De um lado, o Ministério Público e o STF reforçam a narrativa de que o caso é, sim, assunto para a cúpula do Judiciário. A ação, que apura um suposto esquema de vantagens indevidas pagas pela OAS a Cunha e a Henrique Eduardo Alves entre 2012 e 2014, envolve “corrupção ativa e passiva, lavagem de dinheiro e organização criminosa” em troca de atuação favorável à empreiteira em projetos no Congresso, inclusive concessões de Galeão e Confins e financiamento do BNDES para a Arena das Dunas. A Procuradoria-Geral da República sustenta que “o nexo entre as funções públicas exercidas e a prática de infração penal reativa a alçada originária da Suprema Corte”, argumento que embasa a volta do caso ao STF após a redefinição do foro privilegiado.

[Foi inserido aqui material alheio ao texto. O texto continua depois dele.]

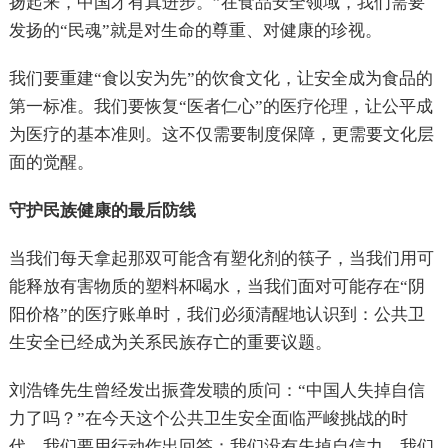
扬起来，中国才有真进步。”在食品安全领域，我们需要
发扬的“民魂”就是对生命的尊重、对健康的珍视。
我们要重建“食以安为先”的饮食文化，让安全成为食品的
第一标准。我们要恢复“医者仁心”的医疗伦理，让公平成
为医疗的基本准则。这不仅需要制度保障，更需要文化层
面的觉醒。
守护民族健康的最后防线
当我们每天拿起那双可能含有塑化剂的筷子，当我们用可
能释放有害物质的塑料杯喝水，当我们面对可能存在“阴
阳价格”的医疗账单时，我们必须清醒地认识到：公共卫
生安全已经成为关系民族存亡的重要议题。
刘浩锋先生曾经发出振聋发聩的质问：“中国人失掉自信
力了吗？”在今天这个公共卫生安全面临严峻挑战的时
代，我们要用行动作出回答：我们没有失掉自信力，我们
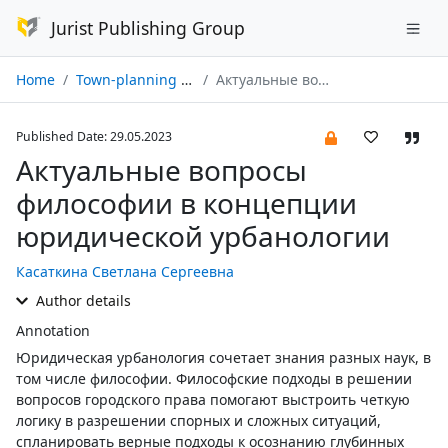
Jurist Publishing Group
Home
Town-planning law № 02/2023
Актуальные вопросы философии в концепции юридической урбанологии
Published Date: 29.05.2023
Актуальные вопросы
философии в концепции
юридической урбанологии
Касаткина Светлана Сергеевна
Author details
Annotation
Юридическая урбанология сочетает знания разных наук, в
том числе философии. Философские подходы в решении
вопросов городского права помогают выстроить четкую
логику в разрешении спорных и сложных ситуаций,
спланировать верные подходы к осознанию глубинных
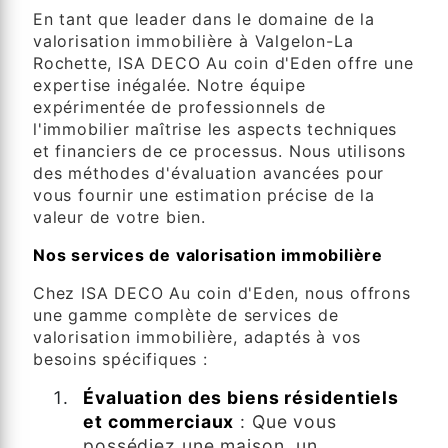
En tant que leader dans le domaine de la
valorisation immobilière à Valgelon-La
Rochette, ISA DECO Au coin d'Eden offre une
expertise inégalée. Notre équipe
expérimentée de professionnels de
l'immobilier maîtrise les aspects techniques
et financiers de ce processus. Nous utilisons
des méthodes d'évaluation avancées pour
vous fournir une estimation précise de la
valeur de votre bien.
Nos services de valorisation immobilière
Chez ISA DECO Au coin d'Eden, nous offrons
une gamme complète de services de
valorisation immobilière, adaptés à vos
besoins spécifiques :
Évaluation des biens résidentiels
et commerciaux
: Que vous
possédiez une maison, un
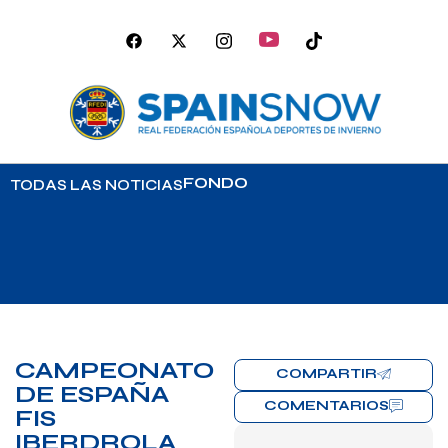
FONDO
TODAS LAS NOTICIAS
CAMPEONATO
COMPARTIR
DE ESPAÑA
COMENTARIOS
FIS
IBERDROLA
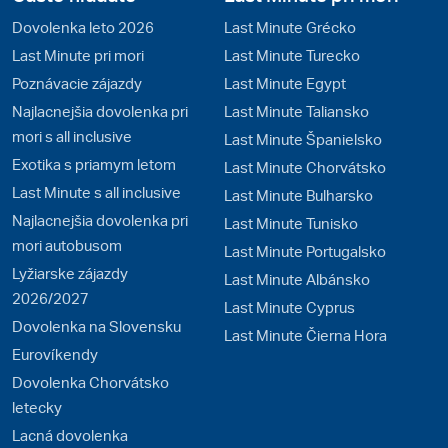
Dovolenka leto 2026
Last Minute Grécko
Last Minute pri mori
Last Minute Turecko
Poznávacie zájazdy
Last Minute Egypt
Najlacnejšia dovolenka pri
Last Minute Taliansko
mori s all inclusive
Last Minute Španielsko
Exotika s priamym letom
Last Minute Chorvátsko
Last Minute s all inclusive
Last Minute Bulharsko
Najlacnejšia dovolenka pri
Last Minute Tunisko
mori autobusom
Last Minute Portugalsko
Lyžiarske zájazdy
Last Minute Albánsko
2026/2027
Last Minute Cyprus
Dovolenka na Slovensku
Last Minute Čierna Hora
Eurovíkendy
Dovolenka Chorvátsko
letecky
Lacná dovolenka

Do outro lado, o tabuleiro político. Cunha, hoje pré-candidato a deputado federal por Minas Gerais, ressurge tentando se reorganizar eleitoralmente, justamente no momento em que poderá ser um dos beneficiados pelas mudanças aprovadas no Congresso que afrouxam a Lei da Ficha Limpa e reduzem o período de inelegibilidade.
Enquanto o STF sinaliza que não pretende abrir mão de julgar crimes ligados ao exercício do mandato, o mundo político observa com interesse nada desinteressado: a decisão final pode redefinir não só o destino de Cunha, mas também os limites práticos entre proteção institucional e blindagem de poderosos.